:: Exercise directions ::
Images in the data are to be skipped, while every line is restated exactly as written.

:: Dataset records ::
-- Opening Marker --

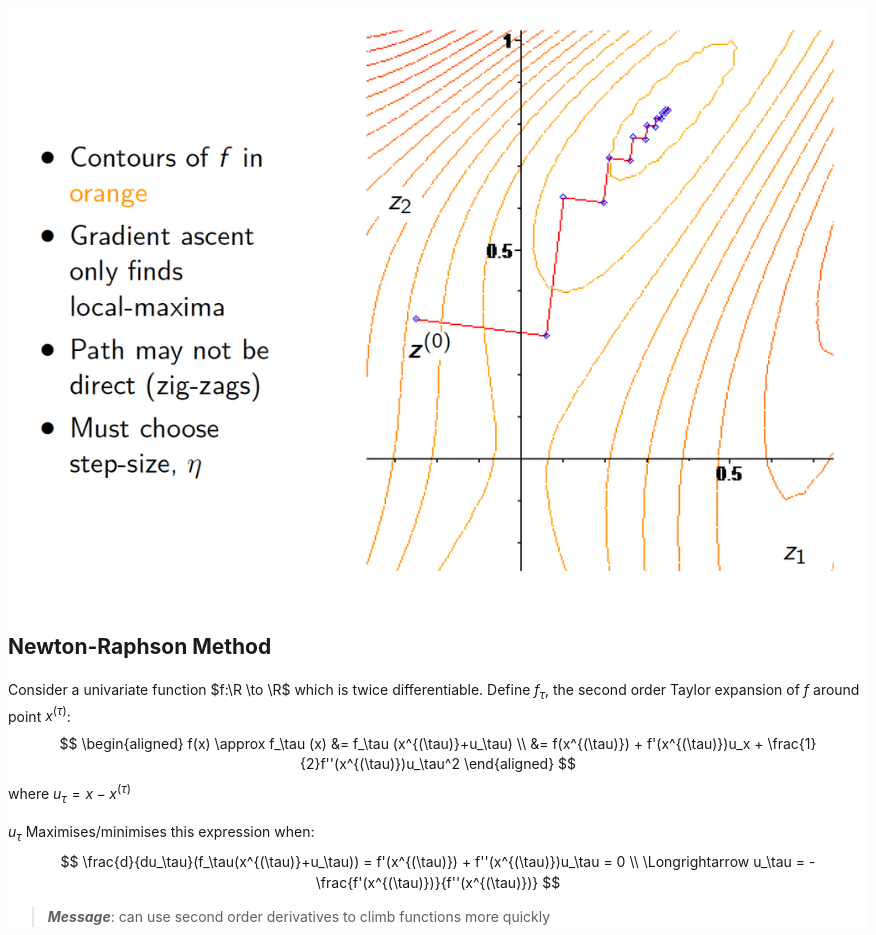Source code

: ![截屏2020-02-24下午12.38.30](../src/截屏2020-02-24下午12.38.30.png)

## Newton-Raphson Method

Consider a univariate function $f:\R \to \R$ which is twice differentiable. Define $f_\tau$, the second order Taylor expansion of $f$ around point $x^{(\tau)}$:
$$
\begin{aligned}
f(x) \approx f_\tau (x) &= f_\tau (x^{(\tau)}+u_\tau) \\
&= f(x^{(\tau)}) + f'(x^{(\tau)})u_x  + \frac{1}{2}f''(x^{(\tau)})u_\tau^2
\end{aligned}
$$
where $u_\tau = x-x^{(\tau)}$ 

$u_\tau$ Maximises/minimises this expression when:
$$
\frac{d}{du_\tau}(f_\tau(x^{(\tau)}+u_\tau)) = f'(x^{(\tau)}) + f''(x^{(\tau)})u_\tau = 0 \\
\Longrightarrow u_\tau = -\frac{f'(x^{(\tau)})}{f''(x^{(\tau)})}
$$

>   ***Message***: can use second order derivatives to climb functions more quickly
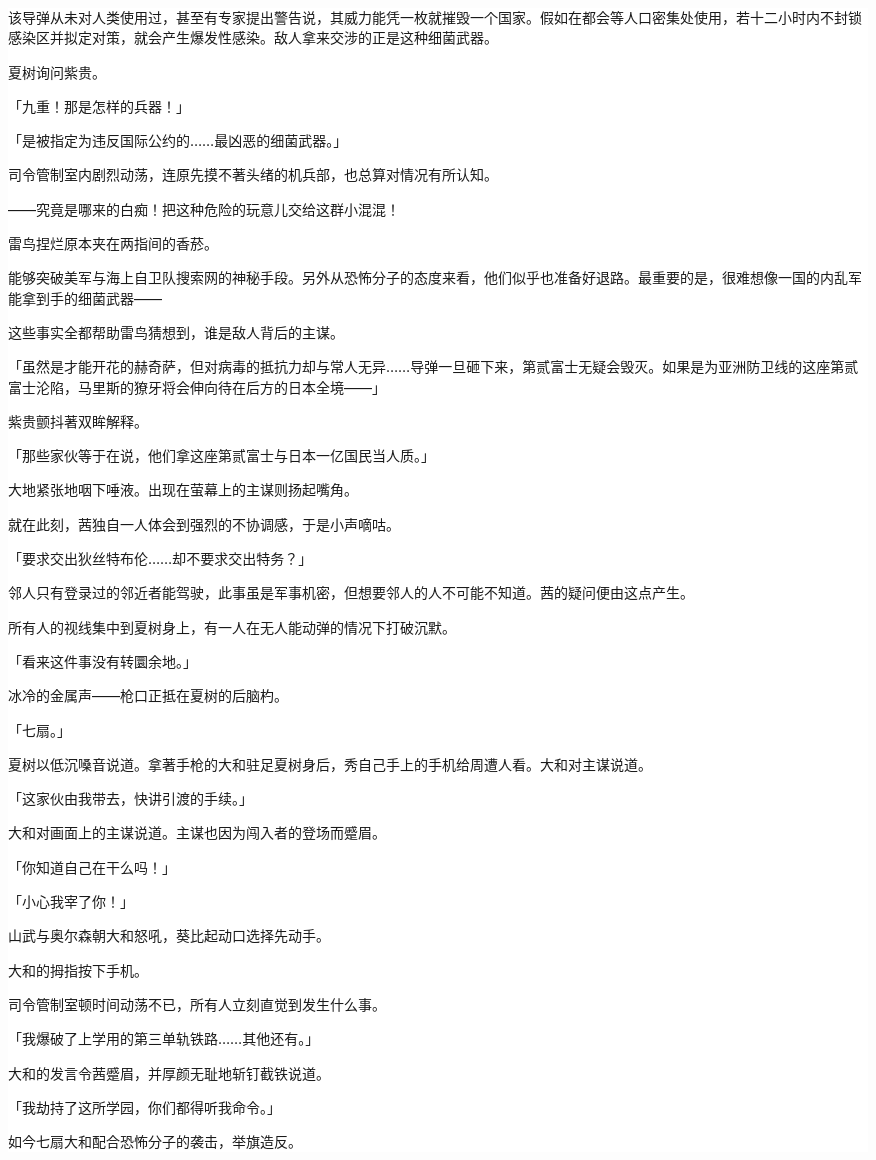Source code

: 该导弹从未对人类使用过，甚至有专家提出警告说，其威力能凭一枚就摧毁一个国家。假如在都会等人口密集处使用，若十二小时内不封锁感染区并拟定对策，就会产生爆发性感染。敌人拿来交涉的正是这种细菌武器。

夏树询问紫贵。

「九重！那是怎样的兵器！」

「是被指定为违反国际公约的……最凶恶的细菌武器。」

司令管制室内剧烈动荡，连原先摸不著头绪的机兵部，也总算对情况有所认知。

——究竟是哪来的白痴！把这种危险的玩意儿交给这群小混混！

雷鸟捏烂原本夹在两指间的香菸。

能够突破美军与海上自卫队搜索网的神秘手段。另外从恐怖分子的态度来看，他们似乎也准备好退路。最重要的是，很难想像一国的内乱军能拿到手的细菌武器——

这些事实全都帮助雷鸟猜想到，谁是敌人背后的主谋。

「虽然是才能开花的赫奇萨，但对病毒的抵抗力却与常人无异……导弹一旦砸下来，第贰富士无疑会毁灭。如果是为亚洲防卫线的这座第贰富士沦陷，马里斯的獠牙将会伸向待在后方的日本全境——」

紫贵颤抖著双眸解释。

「那些家伙等于在说，他们拿这座第贰富士与日本一亿国民当人质。」

大地紧张地咽下唾液。出现在萤幕上的主谋则扬起嘴角。

就在此刻，茜独自一人体会到强烈的不协调感，于是小声嘀咕。

「要求交出狄丝特布伦……却不要求交出特务？」

邻人只有登录过的邻近者能驾驶，此事虽是军事机密，但想要邻人的人不可能不知道。茜的疑问便由这点产生。

所有人的视线集中到夏树身上，有一人在无人能动弹的情况下打破沉默。

「看来这件事没有转圜余地。」

冰冷的金属声——枪口正抵在夏树的后脑杓。

「七扇。」

夏树以低沉嗓音说道。拿著手枪的大和驻足夏树身后，秀自己手上的手机给周遭人看。大和对主谋说道。

「这家伙由我带去，快讲引渡的手续。」

大和对画面上的主谋说道。主谋也因为闯入者的登场而蹙眉。

「你知道自己在干么吗！」

「小心我宰了你！」

山武与奥尔森朝大和怒吼，葵比起动口选择先动手。

大和的拇指按下手机。

司令管制室顿时间动荡不已，所有人立刻直觉到发生什么事。

「我爆破了上学用的第三单轨铁路……其他还有。」

大和的发言令茜蹙眉，并厚颜无耻地斩钉截铁说道。

「我劫持了这所学园，你们都得听我命令。」

如今七扇大和配合恐怖分子的袭击，举旗造反。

-- Closing Marker --

:: Output of the task ::
Source code

: ![截屏2020-02-24下午12.38.30](../src/截屏2020-02-24下午12.38.30.png)

## Newton-Raphson Method

Consider a univariate function $f:\R \to \R$ which is twice differentiable. Define $f_\tau$, the second order Taylor expansion of $f$ around point $x^{(\tau)}$:
$$
\begin{aligned}
f(x) \approx f_\tau (x) &= f_\tau (x^{(\tau)}+u_\tau) \\
&= f(x^{(\tau)}) + f'(x^{(\tau)})u_x  + \frac{1}{2}f''(x^{(\tau)})u_\tau^2
\end{aligned}
$$
where $u_\tau = x-x^{(\tau)}$ 

$u_\tau$ Maximises/minimises this expression when:
$$
\frac{d}{du_\tau}(f_\tau(x^{(\tau)}+u_\tau)) = f'(x^{(\tau)}) + f''(x^{(\tau)})u_\tau = 0 \\
\Longrightarrow u_\tau = -\frac{f'(x^{(\tau)})}{f''(x^{(\tau)})}
$$

>   ***Message***: can use second order derivatives to climb functions more quickly
Source code

: 该导弹从未对人类使用过，甚至有专家提出警告说，其威力能凭一枚就摧毁一个国家。假如在都会等人口密集处使用，若十二小时内不封锁感染区并拟定对策，就会产生爆发性感染。敌人拿来交涉的正是这种细菌武器。

夏树询问紫贵。

「九重！那是怎样的兵器！」

「是被指定为违反国际公约的……最凶恶的细菌武器。」

司令管制室内剧烈动荡，连原先摸不著头绪的机兵部，也总算对情况有所认知。

——究竟是哪来的白痴！把这种危险的玩意儿交给这群小混混！

雷鸟捏烂原本夹在两指间的香菸。

能够突破美军与海上自卫队搜索网的神秘手段。另外从恐怖分子的态度来看，他们似乎也准备好退路。最重要的是，很难想像一国的内乱军能拿到手的细菌武器——

这些事实全都帮助雷鸟猜想到，谁是敌人背后的主谋。

「虽然是才能开花的赫奇萨，但对病毒的抵抗力却与常人无异……导弹一旦砸下来，第贰富士无疑会毁灭。如果是为亚洲防卫线的这座第贰富士沦陷，马里斯的獠牙将会伸向待在后方的日本全境——」

紫贵颤抖著双眸解释。

「那些家伙等于在说，他们拿这座第贰富士与日本一亿国民当人质。」

大地紧张地咽下唾液。出现在萤幕上的主谋则扬起嘴角。

就在此刻，茜独自一人体会到强烈的不协调感，于是小声嘀咕。

「要求交出狄丝特布伦……却不要求交出特务？」

邻人只有登录过的邻近者能驾驶，此事虽是军事机密，但想要邻人的人不可能不知道。茜的疑问便由这点产生。

所有人的视线集中到夏树身上，有一人在无人能动弹的情况下打破沉默。

「看来这件事没有转圜余地。」

冰冷的金属声——枪口正抵在夏树的后脑杓。

「七扇。」

夏树以低沉嗓音说道。拿著手枪的大和驻足夏树身后，秀自己手上的手机给周遭人看。大和对主谋说道。

「这家伙由我带去，快讲引渡的手续。」

大和对画面上的主谋说道。主谋也因为闯入者的登场而蹙眉。

「你知道自己在干么吗！」

「小心我宰了你！」

山武与奥尔森朝大和怒吼，葵比起动口选择先动手。

大和的拇指按下手机。

司令管制室顿时间动荡不已，所有人立刻直觉到发生什么事。

「我爆破了上学用的第三单轨铁路……其他还有。」

大和的发言令茜蹙眉，并厚颜无耻地斩钉截铁说道。

「我劫持了这所学园，你们都得听我命令。」

如今七扇大和配合恐怖分子的袭击，举旗造反。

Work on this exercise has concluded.